──────── DATA FOR ANALYSIS ────────

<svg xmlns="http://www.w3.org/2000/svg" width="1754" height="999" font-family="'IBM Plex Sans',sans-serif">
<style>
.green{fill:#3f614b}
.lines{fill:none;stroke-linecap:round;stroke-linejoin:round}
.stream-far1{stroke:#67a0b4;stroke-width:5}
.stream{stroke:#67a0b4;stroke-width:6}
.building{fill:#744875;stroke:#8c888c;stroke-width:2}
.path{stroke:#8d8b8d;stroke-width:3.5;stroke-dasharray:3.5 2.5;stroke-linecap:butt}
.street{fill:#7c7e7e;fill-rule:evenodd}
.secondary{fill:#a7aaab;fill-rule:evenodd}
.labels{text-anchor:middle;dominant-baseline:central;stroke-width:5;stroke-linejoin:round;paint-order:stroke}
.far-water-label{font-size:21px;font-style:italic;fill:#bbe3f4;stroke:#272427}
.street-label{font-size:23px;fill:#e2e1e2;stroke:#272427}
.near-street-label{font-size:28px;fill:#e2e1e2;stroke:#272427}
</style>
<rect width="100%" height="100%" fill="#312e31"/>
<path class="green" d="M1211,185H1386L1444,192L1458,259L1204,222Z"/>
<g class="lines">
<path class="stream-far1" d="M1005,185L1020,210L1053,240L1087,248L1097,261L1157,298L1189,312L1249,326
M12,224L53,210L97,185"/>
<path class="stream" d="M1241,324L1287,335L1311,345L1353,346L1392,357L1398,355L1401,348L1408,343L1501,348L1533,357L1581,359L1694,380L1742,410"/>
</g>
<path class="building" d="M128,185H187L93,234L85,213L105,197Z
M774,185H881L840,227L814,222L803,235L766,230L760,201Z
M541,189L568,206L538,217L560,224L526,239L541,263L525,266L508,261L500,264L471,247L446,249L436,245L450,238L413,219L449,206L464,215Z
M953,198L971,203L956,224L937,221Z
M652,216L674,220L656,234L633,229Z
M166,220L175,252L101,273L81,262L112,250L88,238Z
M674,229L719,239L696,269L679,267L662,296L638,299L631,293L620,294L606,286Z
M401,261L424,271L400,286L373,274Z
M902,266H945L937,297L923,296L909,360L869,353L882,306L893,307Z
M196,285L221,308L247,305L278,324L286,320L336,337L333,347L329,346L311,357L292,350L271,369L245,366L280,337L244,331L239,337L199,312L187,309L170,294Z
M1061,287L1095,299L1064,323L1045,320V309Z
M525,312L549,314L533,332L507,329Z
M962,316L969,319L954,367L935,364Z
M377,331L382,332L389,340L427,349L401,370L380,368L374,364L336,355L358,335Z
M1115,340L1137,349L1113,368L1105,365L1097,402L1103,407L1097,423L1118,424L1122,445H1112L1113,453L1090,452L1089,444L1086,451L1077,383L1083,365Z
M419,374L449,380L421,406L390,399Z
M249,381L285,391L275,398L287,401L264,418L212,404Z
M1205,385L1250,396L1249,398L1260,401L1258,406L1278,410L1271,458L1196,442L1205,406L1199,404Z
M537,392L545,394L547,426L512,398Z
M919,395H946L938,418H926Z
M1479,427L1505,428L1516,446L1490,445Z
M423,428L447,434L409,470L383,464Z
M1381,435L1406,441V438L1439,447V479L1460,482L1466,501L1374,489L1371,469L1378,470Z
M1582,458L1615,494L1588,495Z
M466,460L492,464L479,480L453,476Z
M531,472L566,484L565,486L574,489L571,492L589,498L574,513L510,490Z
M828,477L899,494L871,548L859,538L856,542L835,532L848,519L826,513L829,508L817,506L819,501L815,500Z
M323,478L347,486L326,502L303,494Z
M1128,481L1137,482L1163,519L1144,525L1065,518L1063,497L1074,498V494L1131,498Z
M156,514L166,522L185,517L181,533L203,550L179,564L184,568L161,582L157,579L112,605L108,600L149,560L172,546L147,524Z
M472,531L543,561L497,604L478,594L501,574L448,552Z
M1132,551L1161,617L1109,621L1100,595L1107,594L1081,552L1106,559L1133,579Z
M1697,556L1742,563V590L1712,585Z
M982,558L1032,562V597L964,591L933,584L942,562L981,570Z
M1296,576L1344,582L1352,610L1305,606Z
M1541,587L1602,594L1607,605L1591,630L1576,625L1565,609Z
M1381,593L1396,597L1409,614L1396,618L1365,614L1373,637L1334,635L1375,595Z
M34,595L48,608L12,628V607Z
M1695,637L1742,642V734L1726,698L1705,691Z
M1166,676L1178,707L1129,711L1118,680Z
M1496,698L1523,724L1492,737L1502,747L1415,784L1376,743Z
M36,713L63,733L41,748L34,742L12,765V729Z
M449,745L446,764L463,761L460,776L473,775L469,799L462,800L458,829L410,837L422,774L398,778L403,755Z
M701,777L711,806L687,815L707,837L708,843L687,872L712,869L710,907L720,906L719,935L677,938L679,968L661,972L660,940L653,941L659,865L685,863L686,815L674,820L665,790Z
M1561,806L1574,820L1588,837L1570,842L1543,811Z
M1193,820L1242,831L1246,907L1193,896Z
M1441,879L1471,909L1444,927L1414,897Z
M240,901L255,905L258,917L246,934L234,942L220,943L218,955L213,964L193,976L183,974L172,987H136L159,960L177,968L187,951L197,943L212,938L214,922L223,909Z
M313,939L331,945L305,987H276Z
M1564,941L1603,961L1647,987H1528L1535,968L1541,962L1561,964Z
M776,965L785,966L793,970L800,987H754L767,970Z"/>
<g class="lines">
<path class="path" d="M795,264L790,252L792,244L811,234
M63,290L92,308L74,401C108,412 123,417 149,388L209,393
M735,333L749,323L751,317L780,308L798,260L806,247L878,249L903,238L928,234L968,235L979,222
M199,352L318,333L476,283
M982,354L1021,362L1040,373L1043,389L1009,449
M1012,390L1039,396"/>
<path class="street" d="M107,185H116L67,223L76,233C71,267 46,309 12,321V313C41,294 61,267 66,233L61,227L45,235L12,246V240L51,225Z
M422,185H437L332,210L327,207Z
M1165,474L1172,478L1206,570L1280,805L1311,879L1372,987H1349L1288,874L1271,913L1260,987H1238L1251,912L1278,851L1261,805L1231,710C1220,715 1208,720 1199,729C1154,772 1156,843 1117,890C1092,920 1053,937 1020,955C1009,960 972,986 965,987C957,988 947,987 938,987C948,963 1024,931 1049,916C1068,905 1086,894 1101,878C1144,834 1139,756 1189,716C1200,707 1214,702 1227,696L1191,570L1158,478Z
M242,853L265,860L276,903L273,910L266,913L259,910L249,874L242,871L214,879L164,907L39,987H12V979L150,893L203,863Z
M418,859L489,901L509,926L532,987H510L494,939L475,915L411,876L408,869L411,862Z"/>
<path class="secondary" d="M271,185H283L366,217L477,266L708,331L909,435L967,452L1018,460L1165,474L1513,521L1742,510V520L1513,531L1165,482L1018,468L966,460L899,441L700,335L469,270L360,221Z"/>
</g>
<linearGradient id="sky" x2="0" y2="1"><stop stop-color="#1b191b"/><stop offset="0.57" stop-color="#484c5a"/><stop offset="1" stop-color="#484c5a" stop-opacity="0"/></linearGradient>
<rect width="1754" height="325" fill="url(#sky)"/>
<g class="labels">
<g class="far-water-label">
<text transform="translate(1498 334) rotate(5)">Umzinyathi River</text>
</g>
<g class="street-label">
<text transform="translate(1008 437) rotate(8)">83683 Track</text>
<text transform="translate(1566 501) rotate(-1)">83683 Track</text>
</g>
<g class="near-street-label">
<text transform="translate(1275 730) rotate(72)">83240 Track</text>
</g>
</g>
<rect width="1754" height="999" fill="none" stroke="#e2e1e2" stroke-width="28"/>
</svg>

────────
──────── DATA FOR ANALYSIS ────────

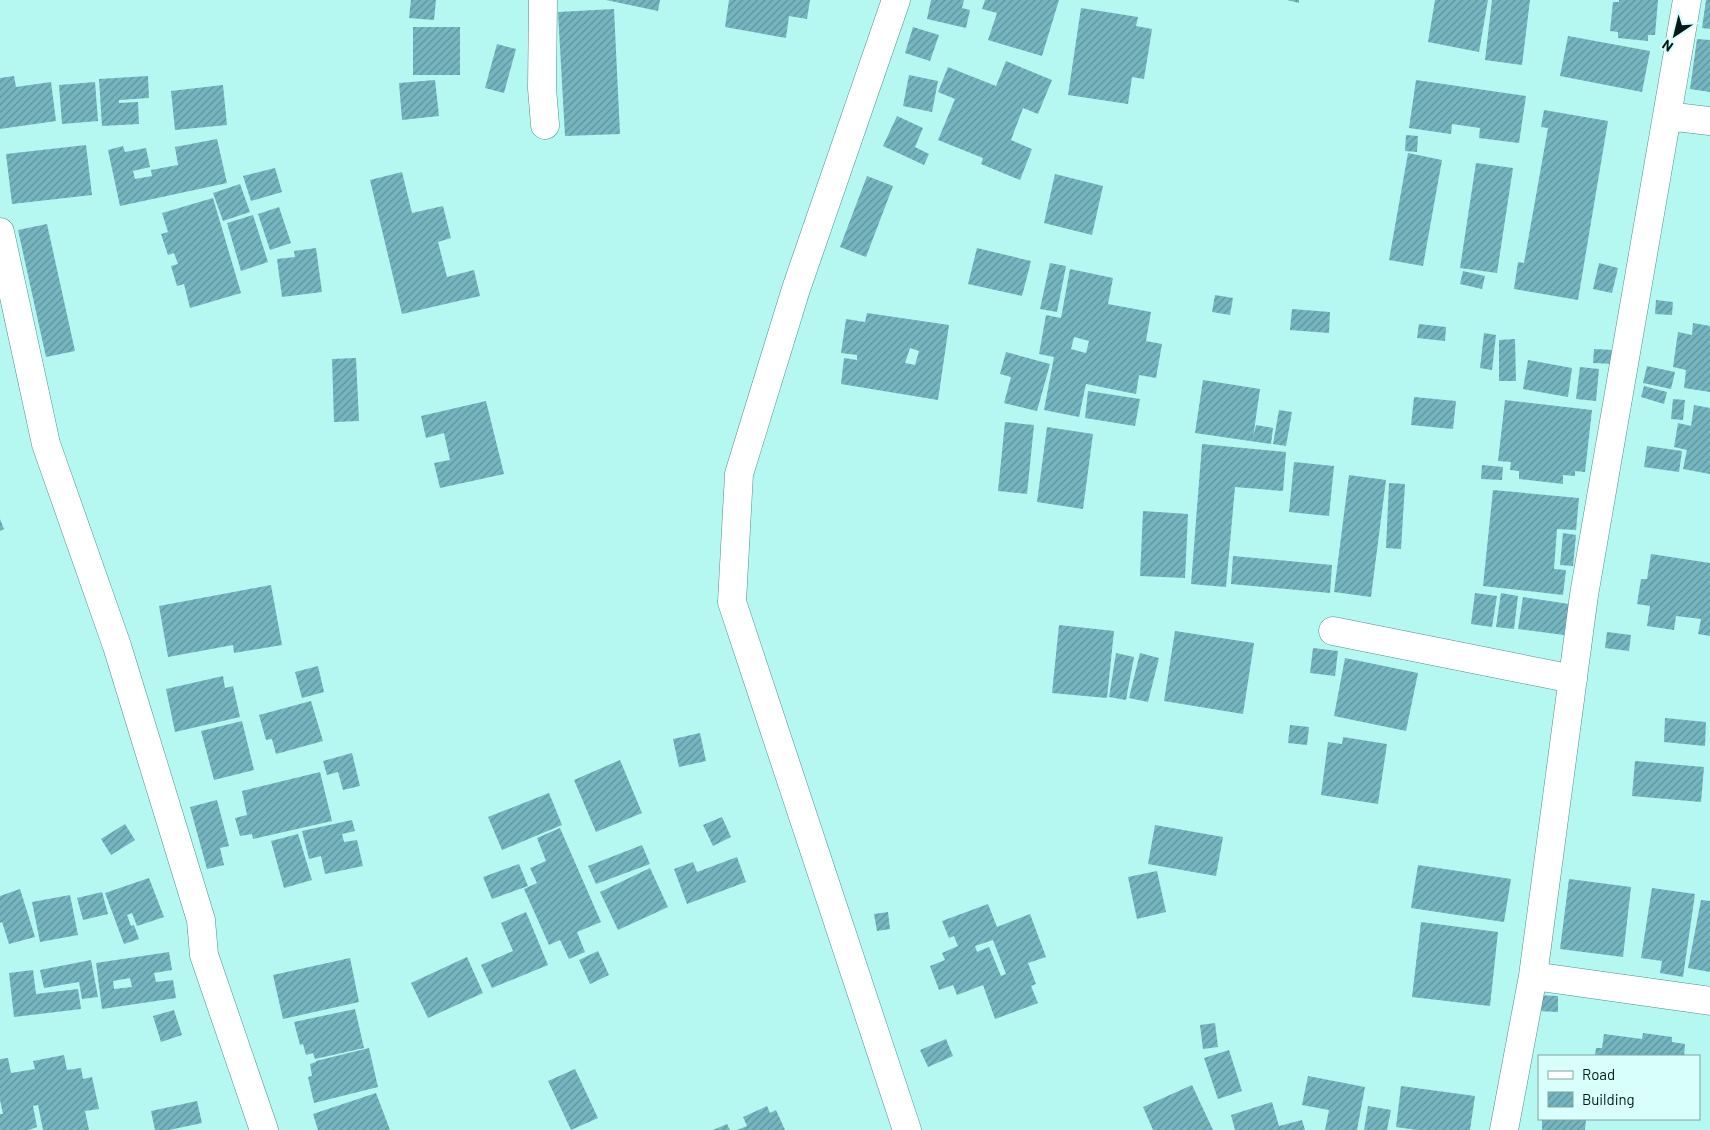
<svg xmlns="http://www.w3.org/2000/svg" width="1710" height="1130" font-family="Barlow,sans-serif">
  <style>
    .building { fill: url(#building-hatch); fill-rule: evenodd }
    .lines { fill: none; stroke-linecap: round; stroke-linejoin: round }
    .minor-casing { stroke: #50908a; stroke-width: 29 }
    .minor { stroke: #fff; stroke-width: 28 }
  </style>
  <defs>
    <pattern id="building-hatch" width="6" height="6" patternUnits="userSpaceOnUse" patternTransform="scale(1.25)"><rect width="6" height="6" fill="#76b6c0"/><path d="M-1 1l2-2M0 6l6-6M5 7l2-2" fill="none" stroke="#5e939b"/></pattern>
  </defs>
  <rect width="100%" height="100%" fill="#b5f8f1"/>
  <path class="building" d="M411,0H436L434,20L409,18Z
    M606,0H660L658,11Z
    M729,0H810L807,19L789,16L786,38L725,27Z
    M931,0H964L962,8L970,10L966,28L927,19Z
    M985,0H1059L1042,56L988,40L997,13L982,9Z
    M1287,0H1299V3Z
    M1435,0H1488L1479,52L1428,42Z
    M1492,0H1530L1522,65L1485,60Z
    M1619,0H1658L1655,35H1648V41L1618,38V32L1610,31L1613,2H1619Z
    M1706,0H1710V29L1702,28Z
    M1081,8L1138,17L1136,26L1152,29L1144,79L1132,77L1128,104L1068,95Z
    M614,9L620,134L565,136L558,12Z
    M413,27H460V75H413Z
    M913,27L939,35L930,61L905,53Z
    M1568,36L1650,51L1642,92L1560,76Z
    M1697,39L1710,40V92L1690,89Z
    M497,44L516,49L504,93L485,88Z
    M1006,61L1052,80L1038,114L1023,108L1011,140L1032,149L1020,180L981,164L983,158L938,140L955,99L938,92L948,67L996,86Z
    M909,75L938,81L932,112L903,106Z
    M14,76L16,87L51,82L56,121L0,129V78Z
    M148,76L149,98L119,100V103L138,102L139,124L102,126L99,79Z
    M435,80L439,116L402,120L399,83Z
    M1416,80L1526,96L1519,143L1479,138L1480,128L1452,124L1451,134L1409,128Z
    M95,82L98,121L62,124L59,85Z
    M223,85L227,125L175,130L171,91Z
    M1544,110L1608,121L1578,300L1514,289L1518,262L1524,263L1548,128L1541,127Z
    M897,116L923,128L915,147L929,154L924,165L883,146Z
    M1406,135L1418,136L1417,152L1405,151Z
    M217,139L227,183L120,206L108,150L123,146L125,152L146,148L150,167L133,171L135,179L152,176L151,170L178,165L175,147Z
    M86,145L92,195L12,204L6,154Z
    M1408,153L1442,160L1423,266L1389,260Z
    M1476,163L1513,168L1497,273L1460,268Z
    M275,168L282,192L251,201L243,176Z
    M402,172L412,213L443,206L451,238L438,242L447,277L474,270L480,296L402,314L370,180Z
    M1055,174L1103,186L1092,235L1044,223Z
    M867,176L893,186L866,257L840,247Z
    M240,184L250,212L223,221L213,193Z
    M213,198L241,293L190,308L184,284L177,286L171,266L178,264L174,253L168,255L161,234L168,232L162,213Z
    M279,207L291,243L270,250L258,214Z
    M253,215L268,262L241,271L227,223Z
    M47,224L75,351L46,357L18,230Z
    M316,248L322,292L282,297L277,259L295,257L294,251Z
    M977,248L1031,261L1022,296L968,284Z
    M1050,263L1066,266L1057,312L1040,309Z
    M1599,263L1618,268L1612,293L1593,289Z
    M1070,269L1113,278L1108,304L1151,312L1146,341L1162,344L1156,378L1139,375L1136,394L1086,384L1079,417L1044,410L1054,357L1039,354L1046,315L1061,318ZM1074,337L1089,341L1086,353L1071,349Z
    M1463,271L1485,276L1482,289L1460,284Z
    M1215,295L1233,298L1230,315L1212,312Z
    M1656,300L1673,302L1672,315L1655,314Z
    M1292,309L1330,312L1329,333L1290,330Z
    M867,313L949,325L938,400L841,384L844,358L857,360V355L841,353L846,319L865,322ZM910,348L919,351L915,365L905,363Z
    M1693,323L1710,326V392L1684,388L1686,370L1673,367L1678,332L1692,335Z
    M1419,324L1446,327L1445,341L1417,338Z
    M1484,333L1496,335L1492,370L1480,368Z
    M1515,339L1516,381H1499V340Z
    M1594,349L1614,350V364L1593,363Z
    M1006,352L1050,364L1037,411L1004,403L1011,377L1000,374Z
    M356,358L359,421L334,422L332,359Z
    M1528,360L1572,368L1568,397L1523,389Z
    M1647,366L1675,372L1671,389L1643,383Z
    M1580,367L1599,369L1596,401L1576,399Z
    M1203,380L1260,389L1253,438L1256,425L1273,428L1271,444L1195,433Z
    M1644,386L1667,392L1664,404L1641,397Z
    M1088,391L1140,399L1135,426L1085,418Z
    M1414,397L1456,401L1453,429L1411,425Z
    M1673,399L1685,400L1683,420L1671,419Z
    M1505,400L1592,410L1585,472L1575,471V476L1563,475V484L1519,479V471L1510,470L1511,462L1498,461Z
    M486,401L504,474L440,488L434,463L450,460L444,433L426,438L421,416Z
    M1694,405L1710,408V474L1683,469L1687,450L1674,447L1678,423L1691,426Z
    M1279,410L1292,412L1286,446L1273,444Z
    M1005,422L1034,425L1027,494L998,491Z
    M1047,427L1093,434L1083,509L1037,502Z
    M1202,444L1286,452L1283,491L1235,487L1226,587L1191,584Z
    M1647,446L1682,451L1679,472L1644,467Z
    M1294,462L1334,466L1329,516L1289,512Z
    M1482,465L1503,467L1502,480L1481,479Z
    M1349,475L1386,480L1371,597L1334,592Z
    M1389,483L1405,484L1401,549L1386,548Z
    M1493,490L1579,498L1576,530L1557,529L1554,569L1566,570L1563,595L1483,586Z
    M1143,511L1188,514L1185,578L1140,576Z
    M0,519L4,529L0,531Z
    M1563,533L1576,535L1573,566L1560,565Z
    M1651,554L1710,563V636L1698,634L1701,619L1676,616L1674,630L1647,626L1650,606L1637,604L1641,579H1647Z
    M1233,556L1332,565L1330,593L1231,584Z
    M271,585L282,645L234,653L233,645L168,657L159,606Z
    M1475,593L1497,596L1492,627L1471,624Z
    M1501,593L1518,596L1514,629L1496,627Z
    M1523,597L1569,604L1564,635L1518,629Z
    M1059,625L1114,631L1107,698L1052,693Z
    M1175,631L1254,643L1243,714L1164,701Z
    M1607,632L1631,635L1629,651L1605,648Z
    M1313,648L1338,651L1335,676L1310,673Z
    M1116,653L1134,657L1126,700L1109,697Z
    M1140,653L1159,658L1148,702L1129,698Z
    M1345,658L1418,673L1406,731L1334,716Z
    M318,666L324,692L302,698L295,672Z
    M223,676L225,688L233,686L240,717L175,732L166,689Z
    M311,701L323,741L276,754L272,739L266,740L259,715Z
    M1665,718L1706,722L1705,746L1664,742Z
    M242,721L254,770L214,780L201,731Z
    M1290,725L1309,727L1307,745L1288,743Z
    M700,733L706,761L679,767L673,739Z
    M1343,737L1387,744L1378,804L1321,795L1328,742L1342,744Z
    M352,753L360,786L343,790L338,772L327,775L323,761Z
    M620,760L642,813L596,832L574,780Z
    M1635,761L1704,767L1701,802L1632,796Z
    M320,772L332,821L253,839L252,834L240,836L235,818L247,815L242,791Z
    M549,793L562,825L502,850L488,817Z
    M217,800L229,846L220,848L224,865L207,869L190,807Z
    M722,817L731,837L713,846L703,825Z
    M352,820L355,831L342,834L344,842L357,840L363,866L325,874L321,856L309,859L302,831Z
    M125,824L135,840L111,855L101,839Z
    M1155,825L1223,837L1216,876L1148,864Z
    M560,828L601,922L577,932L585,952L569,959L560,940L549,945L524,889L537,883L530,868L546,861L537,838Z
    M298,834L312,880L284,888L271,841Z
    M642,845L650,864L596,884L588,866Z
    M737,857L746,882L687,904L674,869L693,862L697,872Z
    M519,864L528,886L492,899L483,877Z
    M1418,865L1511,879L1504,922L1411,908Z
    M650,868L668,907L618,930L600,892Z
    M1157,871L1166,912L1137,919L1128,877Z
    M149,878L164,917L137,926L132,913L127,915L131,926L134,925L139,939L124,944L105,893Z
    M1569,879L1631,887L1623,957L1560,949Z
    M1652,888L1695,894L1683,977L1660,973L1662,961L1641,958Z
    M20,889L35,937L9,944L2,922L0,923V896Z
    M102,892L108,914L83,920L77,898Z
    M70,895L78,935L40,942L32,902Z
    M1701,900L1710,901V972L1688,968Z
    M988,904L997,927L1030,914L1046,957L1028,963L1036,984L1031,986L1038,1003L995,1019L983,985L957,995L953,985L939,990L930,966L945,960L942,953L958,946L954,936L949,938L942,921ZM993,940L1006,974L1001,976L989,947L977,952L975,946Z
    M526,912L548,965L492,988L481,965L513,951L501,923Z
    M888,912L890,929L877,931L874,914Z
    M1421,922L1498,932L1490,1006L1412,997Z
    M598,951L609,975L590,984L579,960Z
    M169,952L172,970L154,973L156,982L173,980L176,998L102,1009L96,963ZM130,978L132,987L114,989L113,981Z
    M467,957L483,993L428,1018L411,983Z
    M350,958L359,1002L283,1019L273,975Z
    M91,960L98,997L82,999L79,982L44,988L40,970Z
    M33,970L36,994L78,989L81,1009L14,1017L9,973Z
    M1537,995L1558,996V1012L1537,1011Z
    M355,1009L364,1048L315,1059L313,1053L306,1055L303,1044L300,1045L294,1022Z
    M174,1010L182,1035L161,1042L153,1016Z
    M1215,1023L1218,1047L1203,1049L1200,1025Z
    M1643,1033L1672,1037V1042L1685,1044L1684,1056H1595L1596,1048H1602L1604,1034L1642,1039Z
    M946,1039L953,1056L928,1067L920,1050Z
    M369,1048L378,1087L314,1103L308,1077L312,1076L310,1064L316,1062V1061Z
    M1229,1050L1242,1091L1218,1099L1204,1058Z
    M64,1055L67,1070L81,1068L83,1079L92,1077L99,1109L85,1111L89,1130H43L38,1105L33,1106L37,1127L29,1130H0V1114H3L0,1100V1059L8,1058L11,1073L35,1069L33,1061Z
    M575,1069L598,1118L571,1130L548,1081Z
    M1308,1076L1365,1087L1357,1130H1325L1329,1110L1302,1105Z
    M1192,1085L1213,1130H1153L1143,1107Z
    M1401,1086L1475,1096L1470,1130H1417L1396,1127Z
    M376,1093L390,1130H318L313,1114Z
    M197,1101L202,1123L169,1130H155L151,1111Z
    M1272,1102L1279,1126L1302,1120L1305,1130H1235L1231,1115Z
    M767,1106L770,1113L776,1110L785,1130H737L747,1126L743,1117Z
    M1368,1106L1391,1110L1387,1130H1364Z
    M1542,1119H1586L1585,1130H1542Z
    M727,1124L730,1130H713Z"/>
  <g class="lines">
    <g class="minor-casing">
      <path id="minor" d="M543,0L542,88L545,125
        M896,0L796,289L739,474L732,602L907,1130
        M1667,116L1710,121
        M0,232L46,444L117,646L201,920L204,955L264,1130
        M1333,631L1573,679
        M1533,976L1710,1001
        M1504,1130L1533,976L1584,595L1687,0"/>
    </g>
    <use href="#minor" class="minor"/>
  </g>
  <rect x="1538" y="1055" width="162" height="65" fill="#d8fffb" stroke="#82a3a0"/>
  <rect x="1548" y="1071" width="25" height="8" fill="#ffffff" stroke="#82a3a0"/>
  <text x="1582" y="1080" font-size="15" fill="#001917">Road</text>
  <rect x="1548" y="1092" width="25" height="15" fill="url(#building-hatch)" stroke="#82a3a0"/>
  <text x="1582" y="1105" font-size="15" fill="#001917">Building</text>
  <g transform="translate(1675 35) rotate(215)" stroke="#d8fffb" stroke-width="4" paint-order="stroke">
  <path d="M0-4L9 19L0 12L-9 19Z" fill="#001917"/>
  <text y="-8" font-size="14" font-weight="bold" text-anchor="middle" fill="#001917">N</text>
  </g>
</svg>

────────

**ABOUT THIS TASK**. The expected answer is each line of the records above that includes the string "anchor".

**SOLUTION**.
.labels{text-anchor:middle;dominant-baseline:central;stroke-width:5;stroke-linejoin:round;paint-order:stroke}
  <text y="-8" font-size="14" font-weight="bold" text-anchor="middle" fill="#001917">N</text>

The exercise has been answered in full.